[Opening Supplied data section]

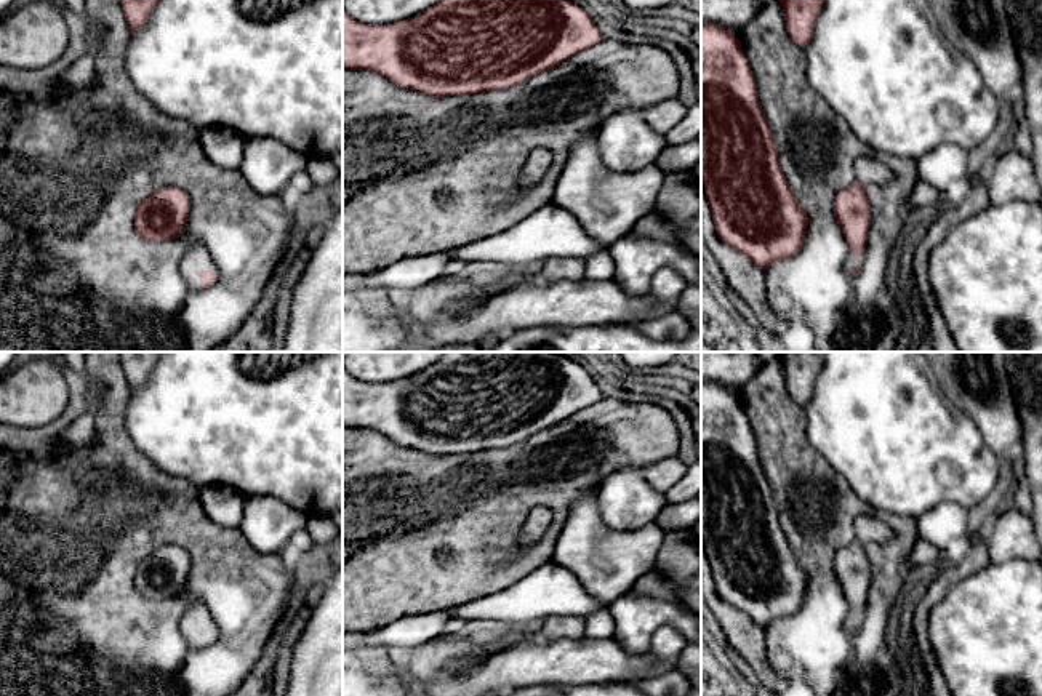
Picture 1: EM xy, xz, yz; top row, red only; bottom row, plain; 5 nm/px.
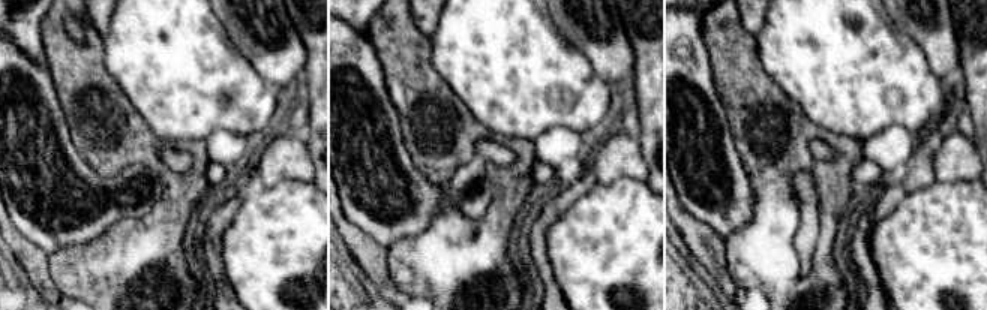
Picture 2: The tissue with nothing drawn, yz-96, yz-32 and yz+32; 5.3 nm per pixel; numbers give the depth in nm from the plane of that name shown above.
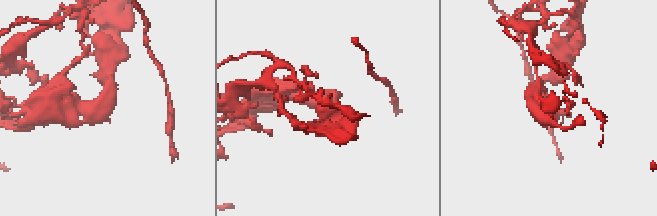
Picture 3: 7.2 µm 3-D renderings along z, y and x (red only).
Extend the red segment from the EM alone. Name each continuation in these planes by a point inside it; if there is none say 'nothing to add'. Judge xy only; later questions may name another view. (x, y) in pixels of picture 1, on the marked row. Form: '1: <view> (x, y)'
1: xy (197, 258)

[Closing Supplied data section]

* Exercise goal: Transcribe all the data word for word; the images stay out.

* Output for this task:
Picture 1: EM xy, xz, yz; top row, red only; bottom row, plain; 5 nm/px.
Picture 2: The tissue with nothing drawn, yz-96, yz-32 and yz+32; 5.3 nm per pixel; numbers give the depth in nm from the plane of that name shown above.
Picture 3: 7.2 µm 3-D renderings along z, y and x (red only).
Extend the red segment from the EM alone. Name each continuation in these planes by a point inside it; if there is none say 'nothing to add'. Judge xy only; later questions may name another view. (x, y) in pixels of picture 1, on the marked row. Form: '1: <view> (x, y)'
1: xy (197, 258)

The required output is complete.